Approximately one to five percent of the population suffers from histamine intolerance (HIT). Affected persons are not able to decompose histamine ingested with food due to an enzyme deficiency and thus react to high histamine foods with symptoms such as headaches, nausea, diarrhea, itching or breathing difficulties. Together with cheese, sauerkraut and fish (↗ Histamine in fish), wine is one of the best-known sources of histamine.
Reduce formation of histamine in wine
In wine production, there are several factors that may favor the formation of histamine. Winemakers should keep an eye on the following areas in particular:
- Quality of the grapes: Using suboptimal grapes may result in faulty fermentation or other microbiological processes in which histamine is produced. Therefore, all grapes showing signs of spoilage should be removed.
- Storage: Long maceration times and storage in wooden barrels favors the formation of histamine. Instead, winemakers should process their grapes quickly and hygienically, minimize maceration and use stainless steel tanks for storage.

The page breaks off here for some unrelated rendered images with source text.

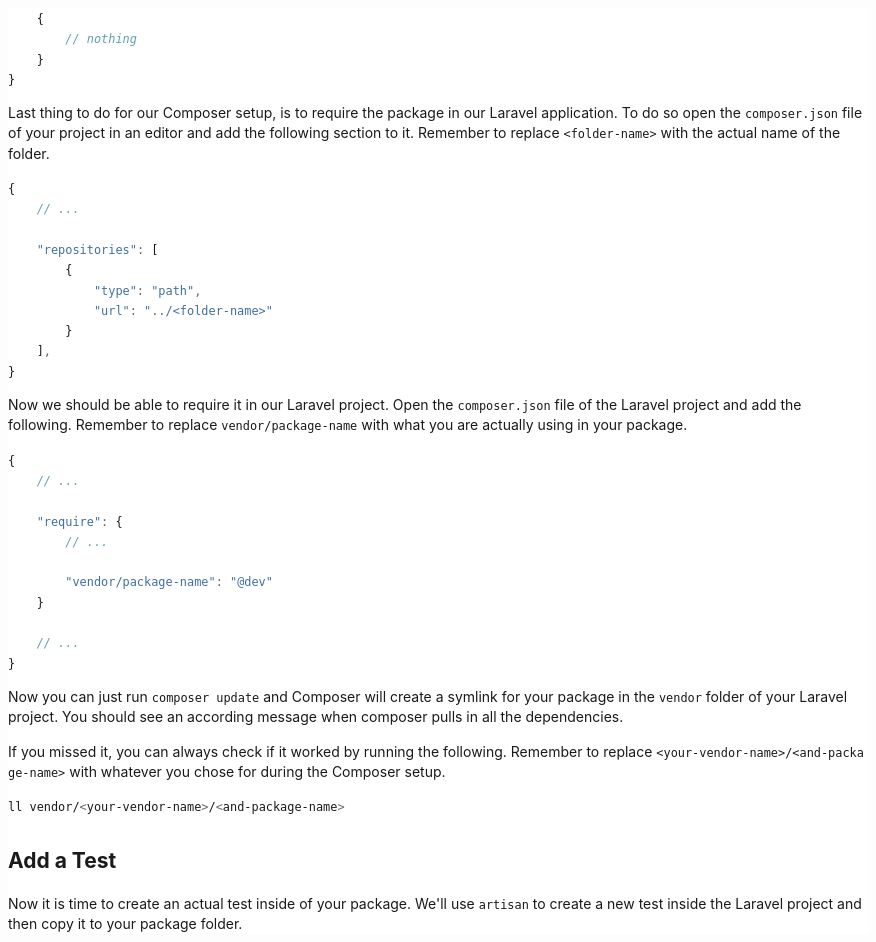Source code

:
 ```php
    {
        // nothing
    }
}
```

Last thing to do for our Composer setup, is to require the package in our Laravel application. To do so open the `composer.json` file of your project in an editor and add the following section to it. Remember to replace `<folder-name>` with the actual name of the folder. 

```javascript
{
    // ...

    "repositories": [
        {
            "type": "path",
            "url": "../<folder-name>"
        }
    ],
}
```

Now we should be able to require it in our Laravel project. Open the `composer.json` file of the Laravel project and add the following. Remember to replace `vendor/package-name` with what you are actually using in your package.

```javascript
{
    // ...

    "require": {
        // ...

        "vendor/package-name": "@dev"
    }

    // ...
}
```

Now you can just run `composer update` and Composer will create a symlink for your package in the `vendor` folder of your Laravel project. You should see an according message when composer pulls in all the dependencies.

If you missed it, you can always check if it worked by running the following. Remember to replace `<your-vendor-name>/<and-package-name>` with whatever you chose for during the Composer setup.

```bash
ll vendor/<your-vendor-name>/<and-package-name>
```

## Add a Test

Now it is time to create an actual test inside of your package. We'll use `artisan` to create a new test inside the Laravel project and then copy it to your package folder.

- Microorganisms used: The microbiological cultures used for fermentation influence the formation of histamine. Suitable yeast and bacterial strains can help to ensure a rapid fermentation and control the malolactic fermentation.
Measure histamine content in wine
White wines usually contain very little histamine: typically less than 1 mg per liter. Red wines often contain three or four times as much. That is why histamine intolerant people tolerate white wines better than red wines. However, some patients already react to very low concentrations of 15 – 30 μg histamine per glass (0,08 – 0,15 mg/l). When measuring the histamine content in wine, appropriate tests often reach their limits at such low concentrations. For example, the frequently used HPLC method is not reliable at low concentrations due to disturbing peaks. The enzymatic ELISA test by R-Biopharm (↗ RIDASCREEN® Histamine enzymatic) has a claimed limit of detection of 0.54 mg/l which is not sensitive enough to detect very low concentrations of histamine. However, using a new procedure, the limit of detection of this test can be lowered: an adjustment of the pipetted volumes decreases the LoD and the LoQ to 0.19 and 0.34 mg/l histamine in wine, respectively. Detailed information is available on request.
Label histamine content correctly
In most countries, histamine does not belong to the allergens regulated by law and must therefore not be labelled. Winemakers, who offer wine with reduced histamine content and wish to advertise their products respectively, must be careful: There are no defined limit values for the terms “histamine-free” and “low histamine”. Moreover, such a term may be interpreted as „health claim“ – which are prohibited for beverages containing more than 1.2 % of alcohol according to EU regulation (↗ Health Claims).